I could never picture myself living anywhere else. Never. I do believe that I will leave Singapore for a couple of years and go somewhere else and work, but Singapore is always home, I will always come back.
THG: How do you love a country that doesn’t really accept you?
IC: I love it because of what I’ve attached to it. It’s really the memories and the people. To me at least, Singapore is safe, it’s efficient, and everything is so in reach. That’s what I appreciate. But it’s also the memories and the people. They make up the country. And I know Singapore like the back of my hand; that’s a familiarity that you cannot relearn. And also, the food. It’s the teh o bing (iced tea without milk) for me. I love teh o bing, and I can’t get it anywhere else.
THG: We’ve explored how you navigated being gay as part of the Christian community, and also in Singapore. In your own personal life, was being gay something that you had to learn to embrace?
IC: Yeah, I mean when you’re growing up gay, you spend quite a sizable amount of your adolescent years trying to make sense of yourself. And when you do that, you try to take up as little space as possible, you try to keep quiet, which I could never keep quiet to be honest. But I tried. The first few times you come out, it feels great. You feel liberated, but it’s very sad. Because no one should ever feel like they are liberated from something that’s just themselves. It’s truly not a big deal that someone’s gay, so even the idea of coming out is like, why do we need that?

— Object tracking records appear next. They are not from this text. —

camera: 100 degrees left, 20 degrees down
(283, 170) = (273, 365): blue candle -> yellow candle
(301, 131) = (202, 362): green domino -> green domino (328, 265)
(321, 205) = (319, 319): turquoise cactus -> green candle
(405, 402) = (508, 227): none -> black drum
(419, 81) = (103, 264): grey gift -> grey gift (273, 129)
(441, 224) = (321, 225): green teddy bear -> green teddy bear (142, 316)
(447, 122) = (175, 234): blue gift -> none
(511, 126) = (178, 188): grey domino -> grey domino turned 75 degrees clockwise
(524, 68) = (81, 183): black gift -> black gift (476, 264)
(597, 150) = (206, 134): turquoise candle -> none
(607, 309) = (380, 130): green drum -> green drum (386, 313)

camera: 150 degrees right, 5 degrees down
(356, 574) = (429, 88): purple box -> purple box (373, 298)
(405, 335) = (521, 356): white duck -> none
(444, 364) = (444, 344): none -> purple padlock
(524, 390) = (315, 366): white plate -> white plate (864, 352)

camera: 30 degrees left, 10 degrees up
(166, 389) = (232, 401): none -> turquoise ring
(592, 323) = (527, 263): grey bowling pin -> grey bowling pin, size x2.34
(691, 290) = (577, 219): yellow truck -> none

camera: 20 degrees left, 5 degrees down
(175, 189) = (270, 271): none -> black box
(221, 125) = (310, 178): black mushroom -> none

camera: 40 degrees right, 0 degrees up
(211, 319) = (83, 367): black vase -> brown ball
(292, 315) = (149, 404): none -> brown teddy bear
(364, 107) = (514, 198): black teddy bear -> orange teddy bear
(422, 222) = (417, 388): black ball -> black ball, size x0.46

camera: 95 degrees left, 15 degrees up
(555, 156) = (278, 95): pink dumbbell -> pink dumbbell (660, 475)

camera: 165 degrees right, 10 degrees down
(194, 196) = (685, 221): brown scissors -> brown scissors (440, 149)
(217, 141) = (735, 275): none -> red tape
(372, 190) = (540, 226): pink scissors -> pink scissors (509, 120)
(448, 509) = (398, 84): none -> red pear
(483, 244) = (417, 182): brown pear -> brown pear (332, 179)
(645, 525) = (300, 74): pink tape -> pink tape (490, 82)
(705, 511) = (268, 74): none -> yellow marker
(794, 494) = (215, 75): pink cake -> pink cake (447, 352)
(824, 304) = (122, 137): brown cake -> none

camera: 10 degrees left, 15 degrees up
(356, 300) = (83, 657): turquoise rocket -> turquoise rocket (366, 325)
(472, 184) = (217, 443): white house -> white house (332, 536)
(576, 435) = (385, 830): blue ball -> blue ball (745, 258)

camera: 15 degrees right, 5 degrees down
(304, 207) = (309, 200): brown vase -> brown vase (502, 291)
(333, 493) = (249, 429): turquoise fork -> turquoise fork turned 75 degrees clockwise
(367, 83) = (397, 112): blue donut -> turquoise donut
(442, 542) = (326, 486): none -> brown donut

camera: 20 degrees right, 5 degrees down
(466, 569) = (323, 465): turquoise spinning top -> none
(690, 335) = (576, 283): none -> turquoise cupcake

THG: You’re still evolving as a creative and an artist. Where would you say you are now?
IC: I think I am now finding my bearings. I’ve released a single, and I’m in film school. I feel like a baby bird leaving the nest and walking in the woods, not really flying yet. Just walking around, gathering up my little twigs to build my own little nest with my friends. It feels like I’m definitely budding. I’m very excited because in some weird foresight moments, I can see myself doing great things.
THG: What kind of impact do you hope to leave on this world, and on the people you’ve interacted with? What do you want your legacy to be?
IC: I want people to remember to always be kind, to approach everything you do with kindness, including yourself, especially yourself and the people around you in the world. I realised that there’s no bigger ‘f*** you’ to the world, than to give kindness to a place that just wants to give hate. It takes so much courage to choose to love and be good. And you only gain from being kind, good, and authentic to yourself. Another point is to be authentic, be yourself, but make sure that version of yourself is not a dick. Please be your unapologetic self, but be kind.
Also, stream my music and buy my shit. That’s my other legacy.